Dass outlines a carrot and stick policy to get the situation back on track. "Among the parameters of performance in your area, achievement of revenue collection target will obviously be given the highest weightage while writing your APAR and (it) will also be a major factor while considering placements during AGT 2012." APAR is the annual performance appraisal report and AGT is annual general transfer.
The aggressive stance of the tax authorities has caused dismay among some experts. "India is the highest tax jurisprudence producing country in the world. Every day at least two or three international tax decisions are being taken by either the courts or the tribunals," said Daksha Baxi, executive director at Khaitan & Co, a law firm that provides legal counselling to corporates.
A chief commissioner who does not want to be identified said: "Though it is a fact that one's performance is taken into account for promotions and transfers, a letter from the chairman is unprecedented." Dass declined to comment on the letter.
Tax head of Deloitte India, Lakshmi Narayanan told ET that assigning collection targets to officers is not a practice in developed countries. He said the CBDT chairman's letter could result in "high-pitched" demands.
"Officers are now compelled to make high-pitched demand on large corporates, which cannot be sustained at the appellate level. The excess demand get refunded next fiscal. What are they trying to do? Just deferring the problem, as it gets into litigation for five to six years." Under pressure from the top, tax officials often force assesses to pay tax - even if there is a dispute over it - threatening them with the prospect of a raid or its softer version, the so-called survey, many taxpayers complain.
The tax department, going by the feedback from the ground and collections by way of tax deducted at source ( TDS), securities transactions tax (STT) and so on, is facing a likely shortfall of Rs 50,000 crore in tax collection. The government has raised its target to Rs 5.80 lakh crore, but in all likelihood the collection will border the original target of Rs 5.35 lakh crore, sources said.
The letter from the chairman of the board is seen as a desperate step to meet the higher target, a senior tax official said. Another senior income-tax official said: "Authorities should know that tax collection is closely linked to the performance of the economy. If some sectors do badly, tax collection from the sector too will be affected."
Baxi said the letter would only add to the air of uncertainty prevailing in companies.

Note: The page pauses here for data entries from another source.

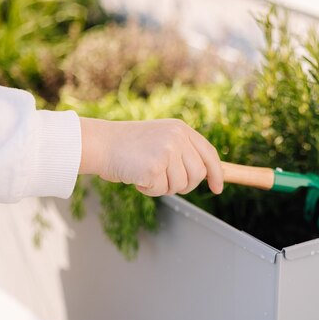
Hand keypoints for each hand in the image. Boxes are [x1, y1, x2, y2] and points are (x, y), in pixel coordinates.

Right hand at [79, 118, 223, 196]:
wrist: (101, 143)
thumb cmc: (129, 146)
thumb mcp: (161, 138)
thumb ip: (182, 151)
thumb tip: (206, 174)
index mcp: (181, 129)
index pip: (209, 153)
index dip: (216, 173)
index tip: (217, 188)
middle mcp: (177, 137)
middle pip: (197, 174)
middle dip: (184, 185)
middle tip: (163, 180)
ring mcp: (167, 151)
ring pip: (180, 185)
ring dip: (163, 187)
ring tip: (145, 172)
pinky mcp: (155, 167)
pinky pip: (161, 190)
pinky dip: (148, 189)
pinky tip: (136, 176)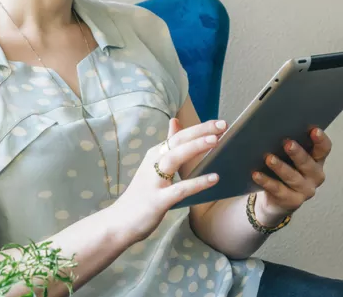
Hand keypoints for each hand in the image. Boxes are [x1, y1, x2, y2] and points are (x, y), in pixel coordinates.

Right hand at [109, 118, 225, 242]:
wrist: (120, 222)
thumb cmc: (141, 194)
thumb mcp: (153, 165)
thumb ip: (167, 145)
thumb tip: (175, 121)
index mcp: (155, 154)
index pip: (179, 136)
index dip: (199, 128)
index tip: (219, 123)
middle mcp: (153, 163)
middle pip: (177, 141)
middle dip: (200, 131)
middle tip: (223, 125)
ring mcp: (154, 181)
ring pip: (175, 158)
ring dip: (195, 147)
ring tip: (215, 140)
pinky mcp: (158, 200)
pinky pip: (180, 189)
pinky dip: (197, 182)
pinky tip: (214, 178)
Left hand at [251, 128, 331, 224]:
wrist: (277, 199)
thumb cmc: (285, 168)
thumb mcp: (288, 155)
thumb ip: (288, 143)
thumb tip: (272, 124)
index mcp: (317, 159)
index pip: (324, 149)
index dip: (320, 140)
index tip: (314, 130)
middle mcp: (315, 175)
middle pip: (308, 163)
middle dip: (297, 153)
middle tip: (287, 143)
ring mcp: (305, 190)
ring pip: (293, 177)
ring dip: (280, 167)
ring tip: (269, 158)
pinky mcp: (292, 201)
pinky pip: (278, 190)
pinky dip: (266, 181)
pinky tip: (256, 174)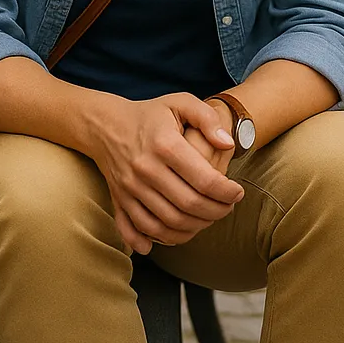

"Corporates are not sure about certain transactions because of the unpredictability of the tax department," says Baxi. "This is creating a lot of uncertainty. They are not comfortable in ploughing back profits while the GDP growth has slowed down. This is a major factor for the slowdown," she said.
Baxi laments that tax officers refuse to acknowledge court orders. "What is increasingly been seen is the tax officer refusing to acknowledge the decisions or precedence of a higher body. They simply disregard the tribunal decisions or another jurisdiction which supports the views of the taxpayer," she said.
There is also a drive to raise revenue from demands disputed at the appellate levels such as Commissioner, Income Tax, Appeals (CIT-A) and Income-tax Appellate Tribunal (ITAT).
The CIT-A has the power to direct the taxpayer not to pay the tax until it decides on the correctness of the demand, or to direct him to pay 50-100% of the disputed amount, depending on the merit of the case.
Though it is a quasi judicial body, the CIT-A is headed by an official of the Income-tax department, who will be promoted or transferred after his tenure ends. Taxpayers are complaining that the appellate commissioners too appear to be part of the drive to enhance tax collection.
Senior chartered accountant TP Ostwal said, "Appellate commissioners are deliberately asking taxpayers to pay up at least 50% of the disputed tax. In several other cases they are asking taxpayers to pay the full amount. On the other hand, the assessing officers tend to make wrong assessments in order to meet the targets assigned to them. My clients have been affected by this unusual drive to meet the target."